On a month-on-month basis, inflation fell by 0.5% in September, contrasting with a 0.4% increase in the previous month. This marks a significant shift in the inflation trend, which had seen high levels over the past few years. The drop in inflation has surpassed both market expectations and official forecasts, as the finance ministry’s recent economic outlook had projected a slower reduction to around 8-9% for September-October.
The decline in inflation has bolstered the case for further easing of monetary policy by the State Bank of Pakistan (SBP). The central bank recently cut its key policy rate by 200 basis points to 17.5% last month, marking the third consecutive reduction since June as the country seeks to stimulate economic growth amidst easing inflationary pressures.
“Due to aggressive monetary tightening, SBP has achieved bringing inflation below 7% one year ahead of target,” said Mohammad Sohail, chief executive officer at brokerage Topline Securities. Analysts suggest that as disinflation continues, driven primarily by the high base effect and decreasing global commodity prices, the SBP will have more leeway to continue reducing the policy rate.
Dr. Khaqan Hassan Najeeb, a former adviser to the Ministry of Finance, highlighted that Pakistan’s disinflationary trend was supported by several factors: a high base effect from last year’s inflation spike, declining global commodity and oil prices, and a stable exchange rate. “Tight monetary policy has curbed demand and also helped in curtailing inflation,” he noted. “The critical point is that the real interest rate is now near 11%, which gives room to ease monetary policy in the country.”
The inflation figures come at a crucial time for Pakistan, which recently secured a $7 billion loan program from the International Monetary Fund (IMF). The program includes stringent measures such as higher taxes on farm incomes and increased electricity prices, aimed at stabilizing the economy. While these measures have raised concerns among the poor and middle-class populations, the downward trend in inflation offers some relief.
The stabilization of economic indicators in Pakistan is a positive sign, especially considering the precarious situation the country faced last summer. At that time, Pakistan was on the brink of default before a last-minute bailout from the IMF helped avert a crisis.

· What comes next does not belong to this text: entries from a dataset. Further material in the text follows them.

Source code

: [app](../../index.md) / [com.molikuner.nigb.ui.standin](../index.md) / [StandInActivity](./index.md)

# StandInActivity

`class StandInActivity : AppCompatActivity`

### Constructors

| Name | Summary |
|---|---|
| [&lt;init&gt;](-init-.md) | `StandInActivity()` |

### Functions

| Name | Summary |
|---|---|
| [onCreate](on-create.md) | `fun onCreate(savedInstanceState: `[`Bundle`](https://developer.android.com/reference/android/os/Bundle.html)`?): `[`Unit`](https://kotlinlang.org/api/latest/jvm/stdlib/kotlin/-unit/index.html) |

Since then, economic indicators have gradually improved, supported by tight monetary policy and fiscal measures aimed at curbing inflation and promoting stability.
As Pakistan navigates its economic challenges, the recent drop in inflation provides a hopeful outlook for the future. The continued easing of global commodity prices and a stable currency are expected to sustain the disinflationary trend, allowing the SBP to further reduce the policy rate and support economic growth. However, the government will need to balance these positive developments with the implementation of necessary but challenging reforms under the IMF program to ensure long-term economic stability and growth.
The decline in inflation not only reflects the effectiveness of current monetary policies but also underscores the importance of maintaining a stable macroeconomic environment. As the country continues to recover, the focus will likely remain on sustaining this positive momentum while addressing the structural issues that have historically hindered Pakistan’s economic progress.